The words being typed on a wireless keyboard can be easily seen and stolen by hackers, a cybersecurity firm has warned.
The worrying revelation was made by San Francisco-based Bastille which said that many wireless keyboards were transmitting what was being written in “clear text” which makes it very easy to snoop on.
Bastille found that in some cases they could snoop on what was being typed from as far away as 250ft.
What’s worse is that the cybersecurity firm said that none of the keyboards affected could be updated to fix this problem and recommended that they should be replaced immediately.

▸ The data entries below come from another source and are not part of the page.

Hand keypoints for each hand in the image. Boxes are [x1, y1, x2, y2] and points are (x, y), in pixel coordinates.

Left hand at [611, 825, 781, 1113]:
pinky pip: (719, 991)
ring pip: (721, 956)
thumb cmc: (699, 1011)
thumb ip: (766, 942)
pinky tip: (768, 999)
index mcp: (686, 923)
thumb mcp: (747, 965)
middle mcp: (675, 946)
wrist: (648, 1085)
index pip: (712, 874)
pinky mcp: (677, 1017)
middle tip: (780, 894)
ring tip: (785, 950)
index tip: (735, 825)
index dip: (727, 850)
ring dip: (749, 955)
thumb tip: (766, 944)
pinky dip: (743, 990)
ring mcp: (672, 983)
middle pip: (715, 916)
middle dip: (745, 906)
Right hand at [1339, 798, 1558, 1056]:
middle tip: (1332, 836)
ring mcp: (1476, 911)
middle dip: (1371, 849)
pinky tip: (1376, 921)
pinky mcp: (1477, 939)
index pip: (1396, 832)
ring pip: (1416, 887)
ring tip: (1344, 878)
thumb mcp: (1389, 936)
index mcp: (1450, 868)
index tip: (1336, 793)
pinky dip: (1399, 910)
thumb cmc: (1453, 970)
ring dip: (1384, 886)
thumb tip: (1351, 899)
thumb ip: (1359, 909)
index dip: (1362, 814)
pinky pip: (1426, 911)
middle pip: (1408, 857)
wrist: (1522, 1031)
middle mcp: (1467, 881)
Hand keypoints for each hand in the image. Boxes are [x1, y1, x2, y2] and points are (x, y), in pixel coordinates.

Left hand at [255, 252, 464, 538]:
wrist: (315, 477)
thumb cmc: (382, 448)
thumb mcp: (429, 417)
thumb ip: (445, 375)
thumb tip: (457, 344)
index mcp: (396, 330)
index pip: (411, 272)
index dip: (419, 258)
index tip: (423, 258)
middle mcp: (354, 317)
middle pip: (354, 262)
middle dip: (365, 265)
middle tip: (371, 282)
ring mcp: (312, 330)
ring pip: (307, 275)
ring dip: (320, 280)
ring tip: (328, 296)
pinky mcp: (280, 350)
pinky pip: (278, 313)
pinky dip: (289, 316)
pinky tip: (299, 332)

“When we purchase a wireless keyboard we reasonably expect that the manufacturer has designed and built security into the core of the product. Unfortunately, we tested keyboards from 12 manufacturers and were disappointed to find that eight manufacturers (two-thirds) were susceptible to the KeySniffer hack.” said Marc Newlin, Bastille Research Team member responsible for the KeySniffer discovery.
KeySniffer is a set of vulnerabilities that affect non-Bluetooth wireless keyboards. Rather than using Bluetooth, these models use unencrypted radio signals which can then be easily snooped on using equipment that costs less than £60.
David Emm, principal security researcher at Kaspersky Lab believes this should never have been an issue in the first place.
“It would seem that none of the affected firms has taken measures to warn customers or take steps to secure the products – something that might not be possible anyway.”
“It’s vital that manufacturers of such devices consider security at the design stage, not least because trying to retro-fit security is likely to be a lot more difficult.” he said.
Emm recommends that if you are looking to buy a wireless keyboard, or indeed any wireless device like a mouse then you should check that it’s Bluetooth and that it includes safety features which stop it from being hacked.